Berlin offered some hopeful thoughts. "I do not wish to abandon the belief that a world which is a reasonably peaceful coat of many colours, each portion of which develops its own distinct cultural identity and is tolerant of others, is not a utopian dream... Unless there is a minimum of shared values that can preserve the peace, no decent societies can survive...Let us hope, one day, that a large minimum of common values will be accepted. Otherwise, we are bound to go under."
Isaiah Berlin made it to the age of eighty-eight, and he said he’d lived through most of the worst century ever made by man; even worse, he claimed, than the time of the Huns. Berlin, for me, is the essential political and ethical thinker of our times. You can read him in small doses, as most of his great writings are essays you can get through in half-an-hour. Remarkably, like Conrad and Nabokov, whose native languages were also Slavic, Berlin, born in Russia, became a master stylist of the English language. Reading him is thus an education and a delight. You could start here.
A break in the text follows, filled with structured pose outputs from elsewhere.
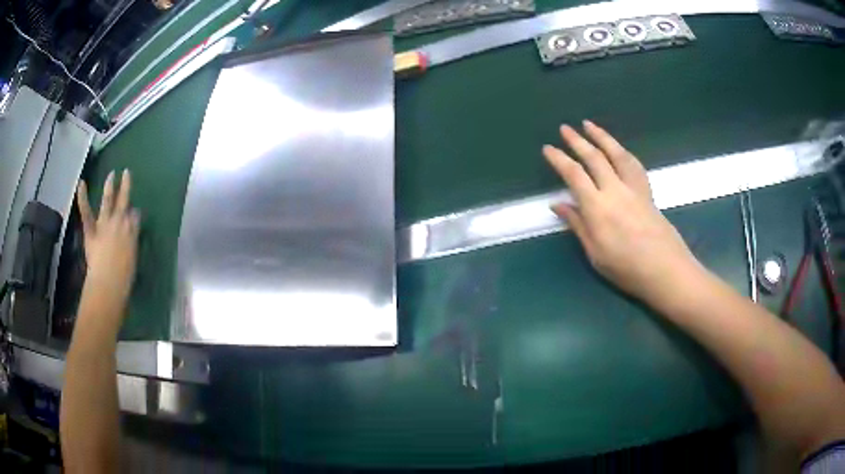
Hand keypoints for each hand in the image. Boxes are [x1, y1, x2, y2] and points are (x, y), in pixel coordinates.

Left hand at [76, 170, 139, 304]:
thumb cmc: (124, 279)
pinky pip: (86, 212)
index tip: (135, 213)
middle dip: (126, 187)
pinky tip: (81, 183)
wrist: (107, 285)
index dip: (134, 214)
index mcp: (132, 232)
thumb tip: (132, 228)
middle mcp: (119, 223)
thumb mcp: (133, 260)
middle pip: (124, 201)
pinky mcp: (91, 230)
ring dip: (109, 187)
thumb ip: (132, 242)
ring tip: (111, 174)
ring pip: (108, 201)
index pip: (135, 217)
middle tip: (127, 173)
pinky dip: (83, 198)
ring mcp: (104, 225)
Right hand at [543, 121, 701, 304]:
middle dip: (577, 141)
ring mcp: (634, 188)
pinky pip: (634, 165)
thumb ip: (578, 225)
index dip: (559, 159)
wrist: (665, 270)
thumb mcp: (595, 254)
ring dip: (601, 137)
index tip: (548, 148)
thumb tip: (558, 204)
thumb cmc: (627, 269)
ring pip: (616, 154)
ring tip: (589, 125)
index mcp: (598, 208)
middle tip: (565, 128)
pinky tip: (618, 148)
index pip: (574, 175)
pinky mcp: (647, 192)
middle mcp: (615, 190)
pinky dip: (623, 152)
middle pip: (594, 158)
Berlin thought that nationalism and liberalism could co-exist. Nationalism, he believed, need not be malignant or violent. It has been so any number of times, but it has also shown its benevolent side. North America and Europe have not (yet) erupted into diabolical, nationalist states. And, at the same time, Berlin insists, liberalism should not look askance at the need of people to be recognized as members of something greater than the individual. If that recognition is prevented, resentment will fester, and demagogues will emerge with their perverted claims. I will spare you the list of our demagogues. They are all too well-known.